Sliabh Luachra

Welcome to Sliabh Luachra


Sliabh Luachra
The mountainy area along the Cork/Kerry border is known as Sliabh Luachra and was the uninhabited wet, marshy, rushy, mountain area of the old Kingdom of Luachra first noted in the “Annals of Inisfallen” in 534 when the King of Luacar won a battle against Tuathal Moel nGarb and again in 741 with the death of Cuaine, Abbot of Ferna and Flan Feórna, son of Cormac King of Luachra.

An Cathair Chraobhdhearg (The City) which was the first place in Ireland to be populated, is considered the centre of Sliabh Luachra, it is at the base of the twin mountains “An Dá Chich Dannan” the breasts of Danú (The Paps) and was the base of An Tuaithe De Dannan, who were an aristocracy of poets, artists, and musicians, who came to Ireland from Boeotia in Greece. It is the oldest centre of worship in the Western World. Danú was the Goddess of an Tuaithe De Dannan, she was daughter of Dagda who according to legend at the battle of Magh Tuireadh, which was fought between the Tuatha De Danann and the piratical Fomorians, saw his Harper Uaithne being taken away by the retreating pirates. He perused the fleeing group to their retreat and on recovering the harp he played the most ancient form of Irish music starting with the goltrai until the women wept, he played the geantrai until they all burst out in laugher and then he played the suantrai until they all fell asleep, after which he released his Harper and brought him back. A settled population did not populate the remaining thousand square miles of Sliabh Luachra until the Desmond rebellion, which ended with the death of Gerald Fitzgerald the 15th Earl Of Desmond in 1583. His last hiding place “Teach an Iarla” can still be seen cut into a glen in the heart of the Sliabh Luachra mountains near the source of the river Backwater. The rebellion resulted in the scorched earth policy of Queen Elizabeth’s army, which devastated much of Munster with men women and children put to the sword, land and crops burned resulting in a great famine. The song of the thrush or the lo of an animal was not to be heard from Ventry to Cashel. The poet Edmond Spenser who was Secretary to Lord Grey, commander of the Elizabethan army, best describes the plight of the early people of Sliabh Luachra .

The Plantation of Munster
Following this the plantation of Munster began with a half a million acres being declared Crown property and distributed among English landlords with the old population being ordered to Hell or to Connaught. Some of the dispossessed and thus poverty stricken people of Munster took refuge in Sliabh Luachra which was also Crown property with much of it recorded as mountain pastures but the authorities had despite their many efforts failed to get any landlord to take any of it

The survivors of the defeated confederate army later added to this group after the Battles of Knocknanuss, and Knockbrack. The battle of Knocknanuss took place on The 13th November 1647, this battle, was fought between the Confederate army and the army of the Parliament. The confederate army were led by Lord Taffe, who was assisted by a Scottish General and swordsman named Allister McDonnell who was known as Allistrim and was killed in the battle, he is still remembered in “Allistrims March” which was composed for the battle by the Sliabh Luachra poets and musicians, and the Allistrim Jig to which his wife danced on a half door at his grave in Clonmeen graveyard, and also the Slow Air “Gol na mBan san Ár” which is reputed to have been composed by his mother, foster mother, wife, and daughter. The army of the Parliament were led by Lord Inchaquin (O Brien of the burnings). The army of the Parliament won the battle which lasted for 4 hours with 4000 dead. The Battle of Knockbrack took place in 1651 where Lord Broghill led the army of the Parliament

With the army of the Confederation led by Lord Muskerry, again the army of the Parliament won the battle. Traditional Gaelic Ireland, which barely survived after the Battle of Kinsale in 1601, reached its end after of these two battles, but in its defeat started the flowering of the old Gaelic Traditional culture in Sliabh Luachra.

Data entries:
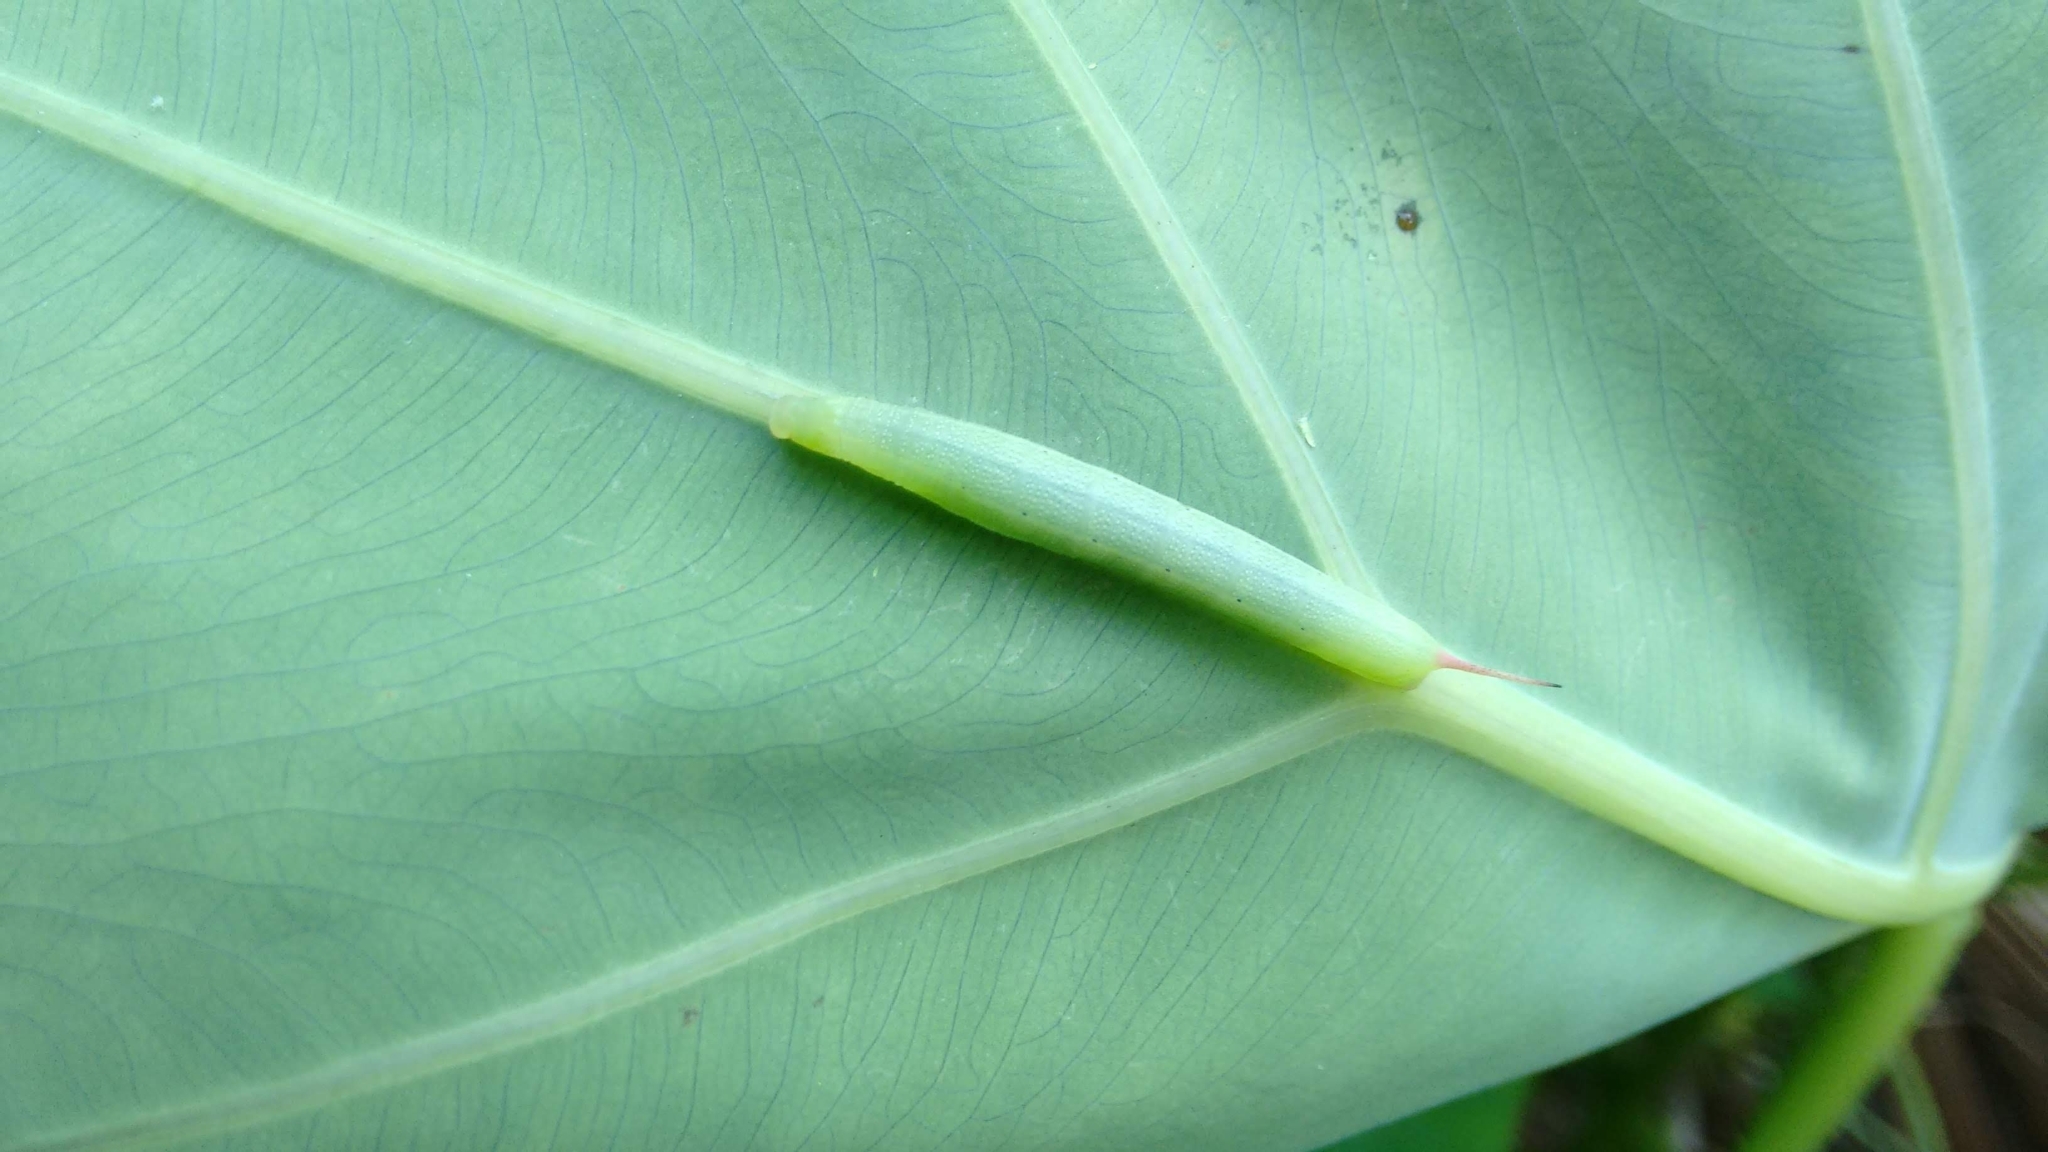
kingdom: Animalia
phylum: Arthropoda
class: Insecta
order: Lepidoptera
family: Sphingidae
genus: Theretra
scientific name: Theretra silhetensis
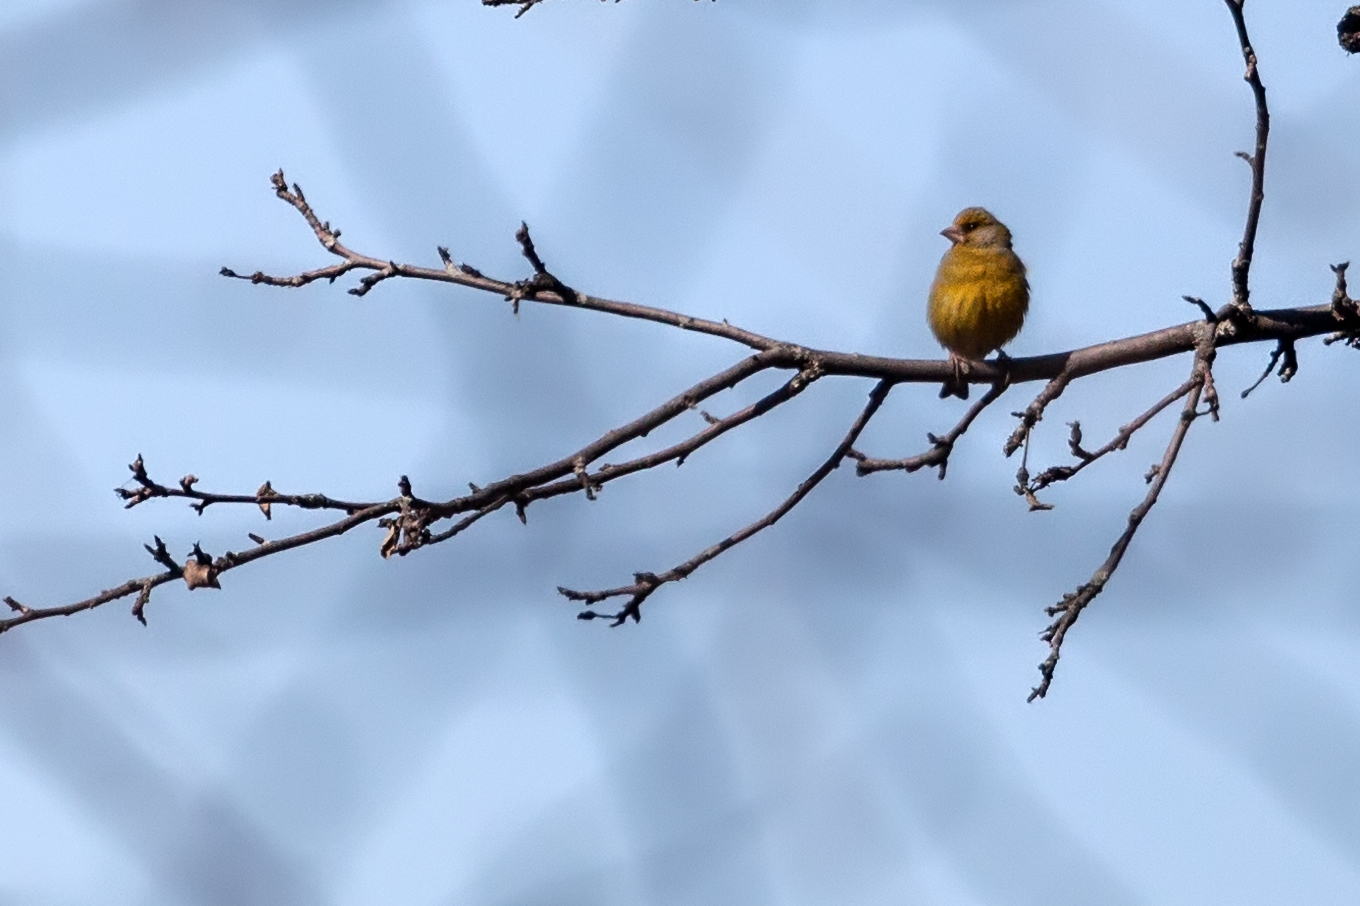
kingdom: Plantae
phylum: Tracheophyta
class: Liliopsida
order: Poales
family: Poaceae
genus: Chloris
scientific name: Chloris chloris
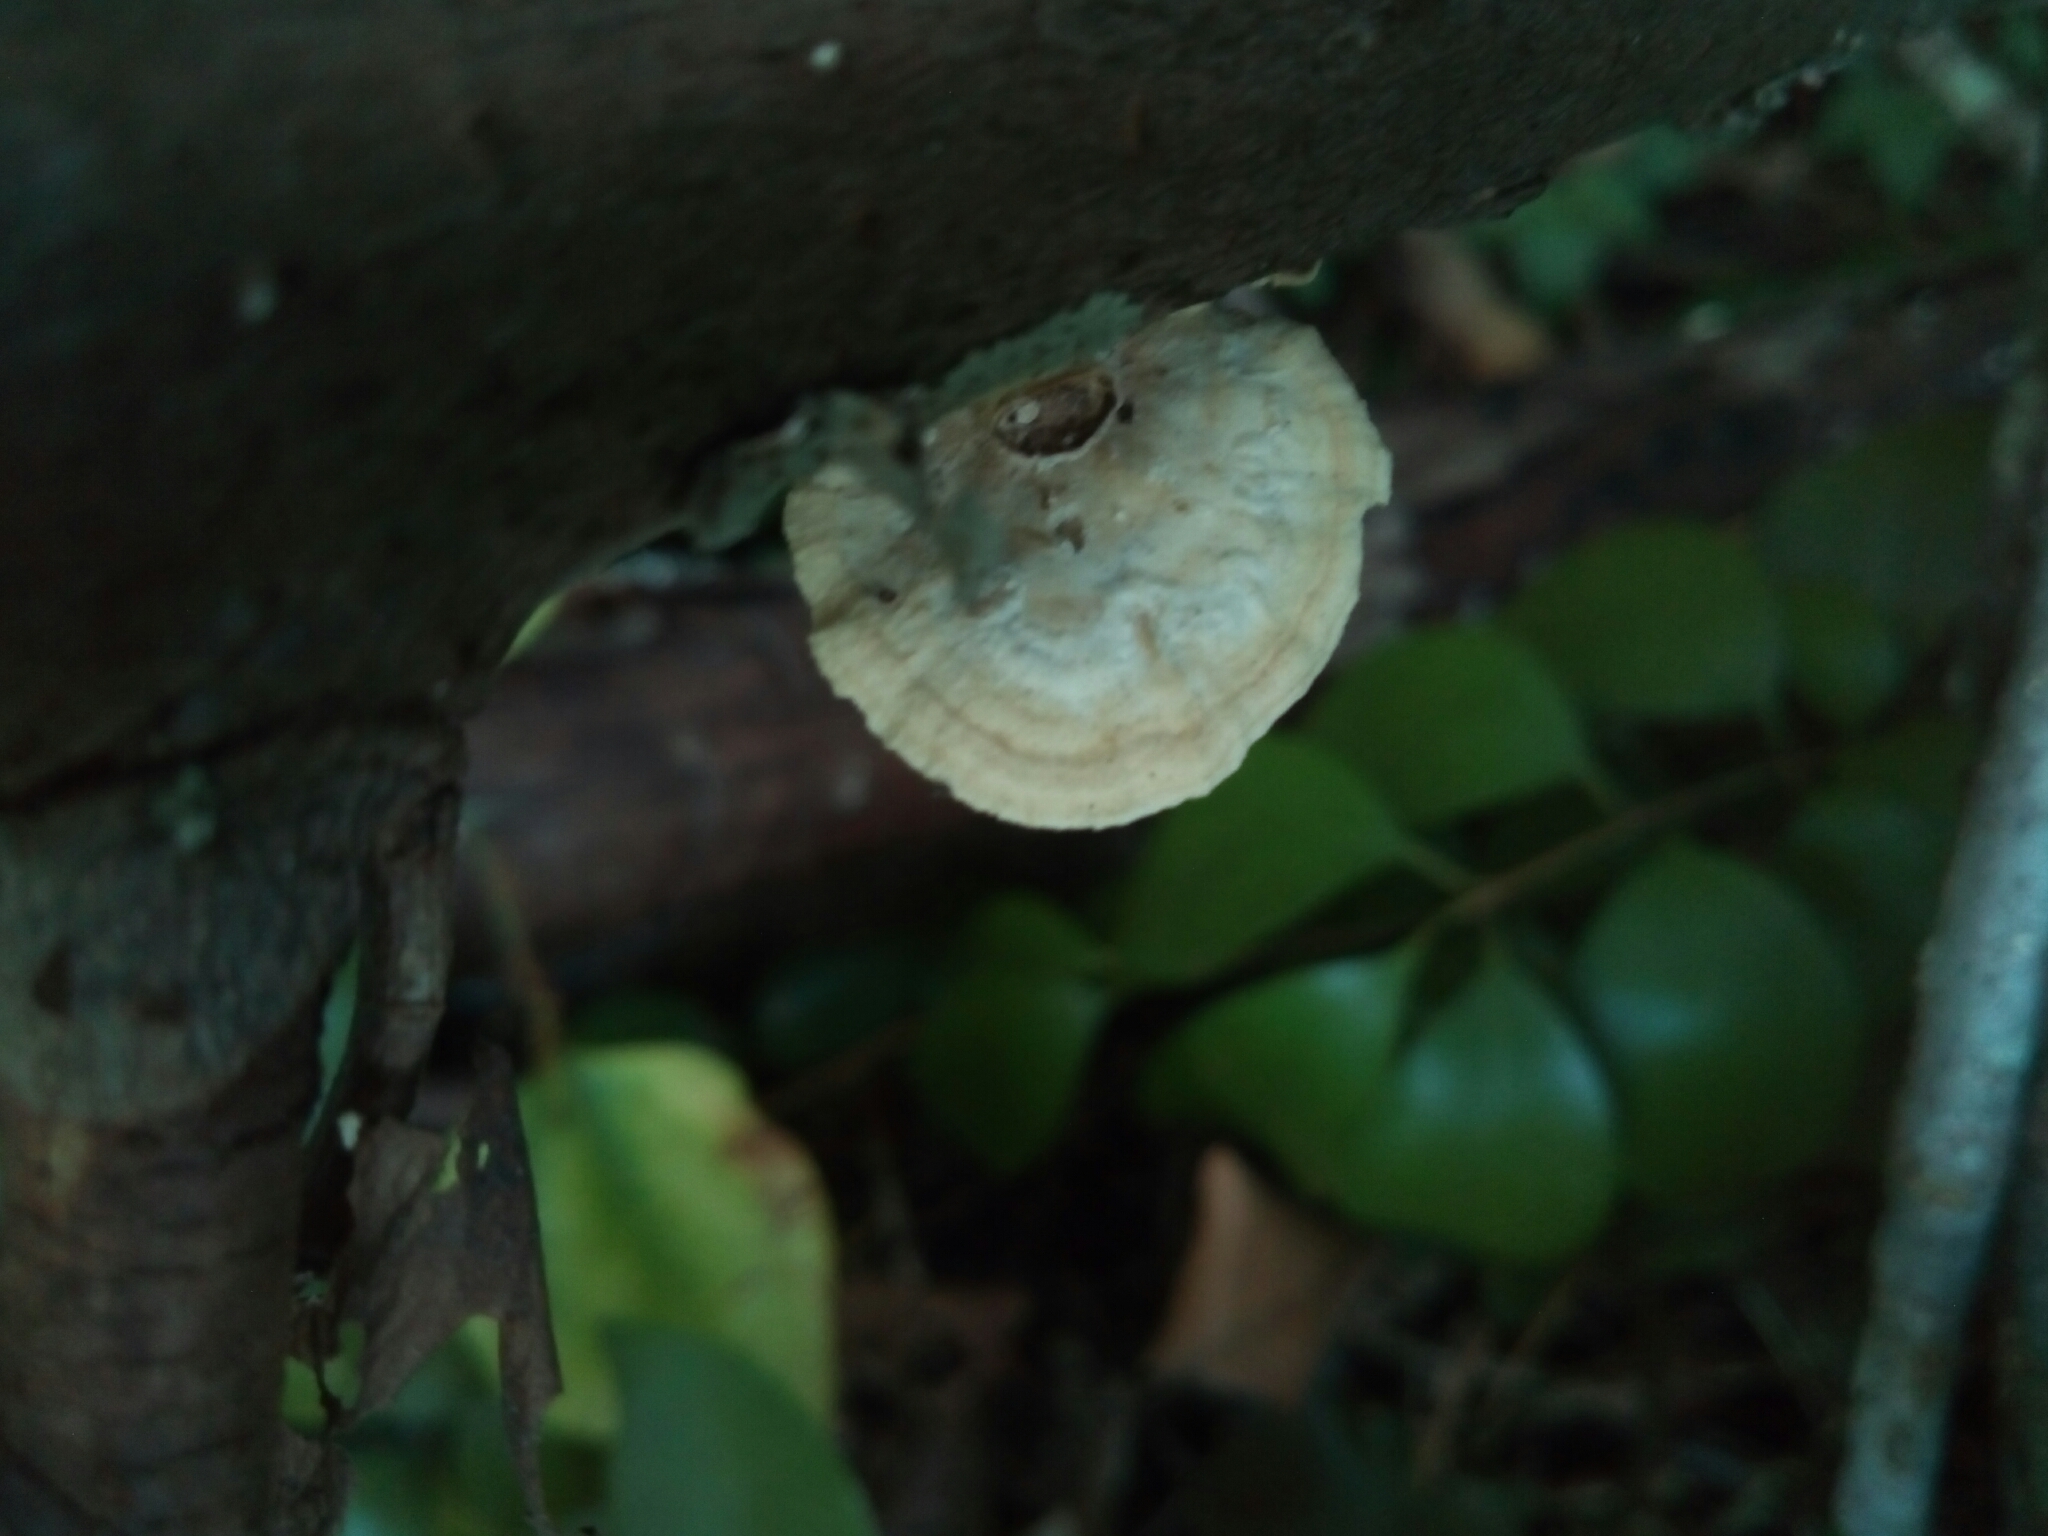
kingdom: Fungi
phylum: Basidiomycota
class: Agaricomycetes
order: Polyporales
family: Polyporaceae
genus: Poronidulus
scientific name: Poronidulus conchifer
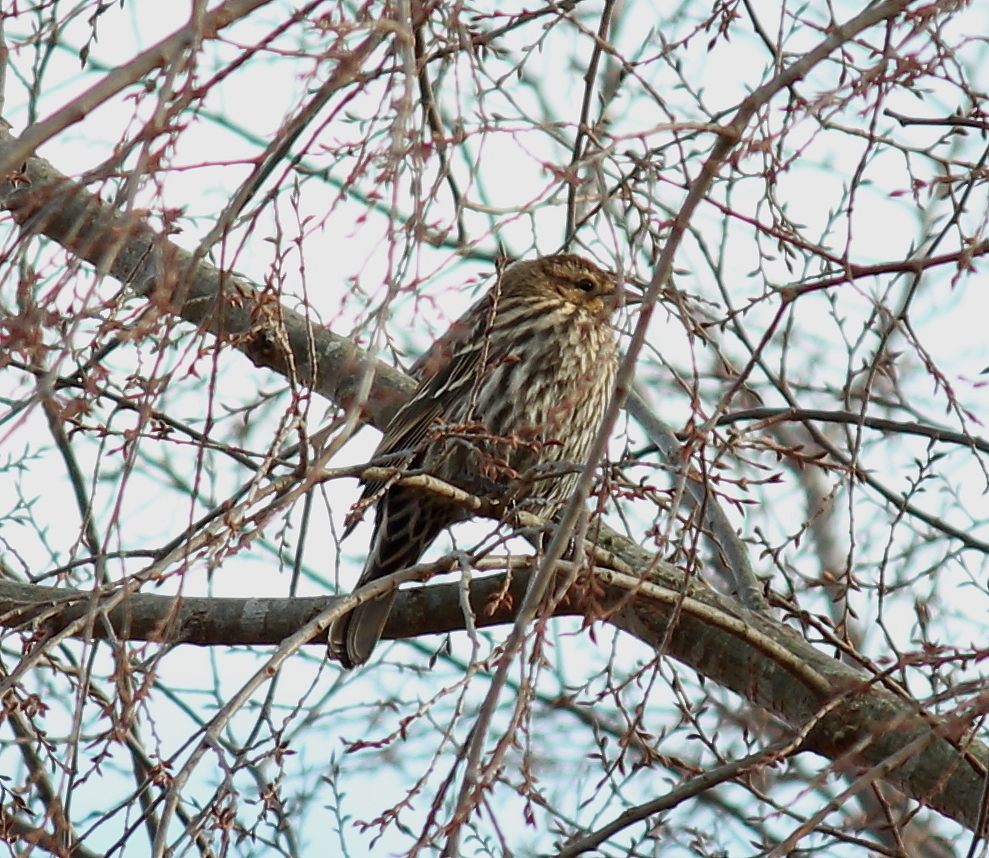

[Problems to solve]
1. Please rewrite the paragraph of the Sliabh Luachra text that begins "Following this the plantation of Munster began" in a shorter form, keeping its main facts.
2. List every battle that the Sliabh Luachra text mentions by name.

[Solution list]
1. After this, the plantation of Munster began. Half a million acres were declared Crown property and given to English landlords, and the old population was ordered to Hell or to Connaught. Some of the dispossessed, now poverty-stricken people of Munster took refuge in Sliabh Luachra. It was also Crown property and was largely recorded as mountain pastures, but despite many efforts the authorities had failed to get any landlord to take any of it.

2.
- Battle of Magh Tuireadh
- Battle of Knocknanuss
- Battle of Knockbrack
- Battle of Kinsale